Segment Start: DATA IN THIS EXERCISE

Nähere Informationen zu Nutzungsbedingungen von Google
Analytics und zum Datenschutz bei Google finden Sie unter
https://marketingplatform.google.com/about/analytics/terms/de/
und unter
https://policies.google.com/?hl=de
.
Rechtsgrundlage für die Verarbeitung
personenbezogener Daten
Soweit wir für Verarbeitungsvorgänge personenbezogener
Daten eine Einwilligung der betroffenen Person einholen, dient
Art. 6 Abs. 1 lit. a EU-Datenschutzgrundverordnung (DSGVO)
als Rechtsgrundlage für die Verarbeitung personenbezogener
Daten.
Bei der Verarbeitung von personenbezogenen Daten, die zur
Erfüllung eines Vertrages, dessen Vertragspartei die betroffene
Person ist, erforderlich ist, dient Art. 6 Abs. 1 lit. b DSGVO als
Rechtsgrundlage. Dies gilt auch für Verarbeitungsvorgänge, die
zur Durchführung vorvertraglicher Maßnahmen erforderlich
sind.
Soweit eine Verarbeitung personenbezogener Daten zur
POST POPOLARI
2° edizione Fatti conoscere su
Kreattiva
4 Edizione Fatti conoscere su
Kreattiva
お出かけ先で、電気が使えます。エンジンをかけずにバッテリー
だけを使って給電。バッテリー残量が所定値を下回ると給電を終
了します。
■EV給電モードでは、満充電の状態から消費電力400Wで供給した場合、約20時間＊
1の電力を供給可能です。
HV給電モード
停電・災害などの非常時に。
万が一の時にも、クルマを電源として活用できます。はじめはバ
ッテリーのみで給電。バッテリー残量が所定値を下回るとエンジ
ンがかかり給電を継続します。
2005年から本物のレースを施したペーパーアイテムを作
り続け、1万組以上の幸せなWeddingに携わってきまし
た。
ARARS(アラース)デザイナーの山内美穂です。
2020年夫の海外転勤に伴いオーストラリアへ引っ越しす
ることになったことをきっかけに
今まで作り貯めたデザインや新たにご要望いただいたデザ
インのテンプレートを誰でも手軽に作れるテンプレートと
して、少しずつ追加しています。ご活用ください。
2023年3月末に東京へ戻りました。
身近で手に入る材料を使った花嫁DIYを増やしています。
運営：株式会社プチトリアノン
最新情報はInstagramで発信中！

Segment End: DATA IN THIS EXERCISE

## ABOUT THIS TASK
Transcribe exactly, and only, the lines from the one with "4 Edizione Fatti conoscere su" through the last line of the data.

## ANSWER BOX
4 Edizione Fatti conoscere su
Kreattiva
お出かけ先で、電気が使えます。エンジンをかけずにバッテリー
だけを使って給電。バッテリー残量が所定値を下回ると給電を終
了します。
■EV給電モードでは、満充電の状態から消費電力400Wで供給した場合、約20時間＊
1の電力を供給可能です。
HV給電モード
停電・災害などの非常時に。
万が一の時にも、クルマを電源として活用できます。はじめはバ
ッテリーのみで給電。バッテリー残量が所定値を下回るとエンジ
ンがかかり給電を継続します。
2005年から本物のレースを施したペーパーアイテムを作
り続け、1万組以上の幸せなWeddingに携わってきまし
た。
ARARS(アラース)デザイナーの山内美穂です。
2020年夫の海外転勤に伴いオーストラリアへ引っ越しす
ることになったことをきっかけに
今まで作り貯めたデザインや新たにご要望いただいたデザ
インのテンプレートを誰でも手軽に作れるテンプレートと
して、少しずつ追加しています。ご活用ください。
2023年3月末に東京へ戻りました。
身近で手に入る材料を使った花嫁DIYを増やしています。
運営：株式会社プチトリアノン
最新情報はInstagramで発信中！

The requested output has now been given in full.